- Cuplikan Dokumen -
▽

Tidak menutup kemungkinan akan di reshuffle dalam enam bulan ke depan.

Ketua Majelis Permusyawaratan Rakyat (MPR) Bambang Soesatyo alias Bamsoet memprediksi Presiden Joko Widodo (Jokowi) bakal mencopot sejumlah menteri atau reshuffle Kabinet Indonesia Maju dalam enam bulan ke depan. 

"Tidak menutup kemungkinan akan di reshuffle dalam enam bulan ke depan," tutur politikus Golkar yang akrab disapa Bamsoet itu dalam sebuah diskusi di Jakarta, Kamis (31/10).

Bamsoet merujuk pada riwayat pemerintahan Jokowi periode pertama, reshuffle dilakukan pertama kali ketika kabinet berusia sekitar 10 bulan sejak diumumkan kepada publik. Kala itu, Jokowi melakukan reshuffle pada Agustus 2015.

Sayangnya, Bamsoet tidak merinci apa alasan dia bicara soal reshuffle kabinet bisa saja dilakukan Jokowi dalam enam bulan ke depan. Dia juga tidak menjelaskan apa faktor yang mungkin membuat Jokowi melakukan reshuflle.

Bamsoet hanya berharap Jokowi memperbanyak anggota kabinet dari kalangan perempuan jika reshuffle dilakukan dalam enam bulan ke depan. Dia ingin setidaknya ada 8 menteri perempuan dalam kabinet.

"Pada nanti enam bulan ke depan manakala ada evaluasi dan reshuffle, anggota kabinet yang hanya lima wanita atau perempuan pada hari ini, bisa bertambah seperti yang lalu, sekurang-kurangnya 8 perempuan untuk mengisi kabinet hasil reshuffle yang akan datang," tuturnya.

Jumlah menteri perempuan dalam Kabinet Indonesia Maju periode 2019-2024 lebih sedikit dibandingkan jumlah menteri perempuan pada Kabinet Kerja periode 2014-2019.

Pada Kabinet yang baru dilantik beberapa minggu ini, ada lima orang perempuan yang menjadi menteri, yakni Menteri Luar Negeri Retno Marsudi, Menteri Keuangan Sri Mulyani.

Menteri Lingkungan Hidup dan Kehutanan Siti Nurbaya Bakar, Menteri Ketenagakerjaan Ida Fauziyah, serta Menteri Pemberdayaan Perempuan dan Perlindungan Anak Gusti Ayu Bintang Darmavati.

△

- Catatan Data -
▽

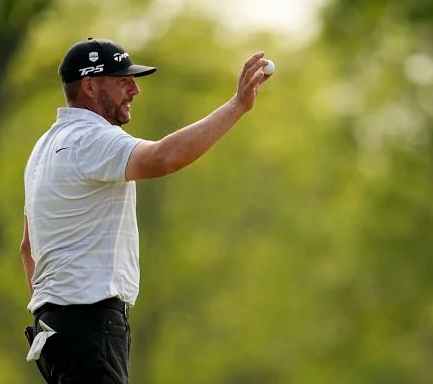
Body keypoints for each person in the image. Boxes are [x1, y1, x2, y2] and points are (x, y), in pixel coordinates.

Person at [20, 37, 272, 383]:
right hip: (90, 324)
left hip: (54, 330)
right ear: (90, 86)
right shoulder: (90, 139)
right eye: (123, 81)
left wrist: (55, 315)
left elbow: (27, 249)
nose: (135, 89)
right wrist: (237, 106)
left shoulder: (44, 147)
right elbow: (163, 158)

△
▽

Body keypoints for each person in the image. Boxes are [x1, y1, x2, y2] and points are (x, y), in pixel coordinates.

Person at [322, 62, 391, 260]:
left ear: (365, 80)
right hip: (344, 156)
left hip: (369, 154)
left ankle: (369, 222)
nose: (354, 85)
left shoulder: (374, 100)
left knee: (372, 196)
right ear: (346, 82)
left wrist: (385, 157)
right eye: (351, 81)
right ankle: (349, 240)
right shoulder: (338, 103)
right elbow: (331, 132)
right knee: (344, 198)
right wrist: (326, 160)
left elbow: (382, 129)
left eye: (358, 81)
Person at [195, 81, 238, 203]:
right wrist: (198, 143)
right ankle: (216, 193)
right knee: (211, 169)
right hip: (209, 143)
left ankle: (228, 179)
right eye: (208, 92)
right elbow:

△
▽

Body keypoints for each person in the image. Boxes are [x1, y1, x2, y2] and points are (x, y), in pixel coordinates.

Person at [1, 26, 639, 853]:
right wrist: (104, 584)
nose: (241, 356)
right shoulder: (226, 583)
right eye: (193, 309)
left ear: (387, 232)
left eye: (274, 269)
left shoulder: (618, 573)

△

- Yang Perlu Dikerjakan -
- a) Tolong sebutkan semua menteri perempuan yang namanya disebut dalam teks berita di atas, lengkap dengan jabatannya.
- b) Salin dari teks berita bagian yang dimulai dengan kata-kata yang memuat "Jumlah menteri perempuan dalam" dan berakhir dengan "Ayu Bintang Darmavati.".

- Kunci Jawaban -
- a)
- Menteri Luar Negeri Retno Marsudi
- Menteri Keuangan Sri Mulyani
- Menteri Lingkungan Hidup dan Kehutanan Siti Nurbaya Bakar
- Menteri Ketenagakerjaan Ida Fauziyah
- Menteri Pemberdayaan Perempuan dan Perlindungan Anak Gusti Ayu Bintang Darmavati

- b)
Jumlah menteri perempuan dalam Kabinet Indonesia Maju periode 2019-2024 lebih sedikit dibandingkan jumlah menteri perempuan pada Kabinet Kerja periode 2014-2019.

Pada Kabinet yang baru dilantik beberapa minggu ini, ada lima orang perempuan yang menjadi menteri, yakni Menteri Luar Negeri Retno Marsudi, Menteri Keuangan Sri Mulyani.

Menteri Lingkungan Hidup dan Kehutanan Siti Nurbaya Bakar, Menteri Ketenagakerjaan Ida Fauziyah, serta Menteri Pemberdayaan Perempuan dan Perlindungan Anak Gusti Ayu Bintang Darmavati.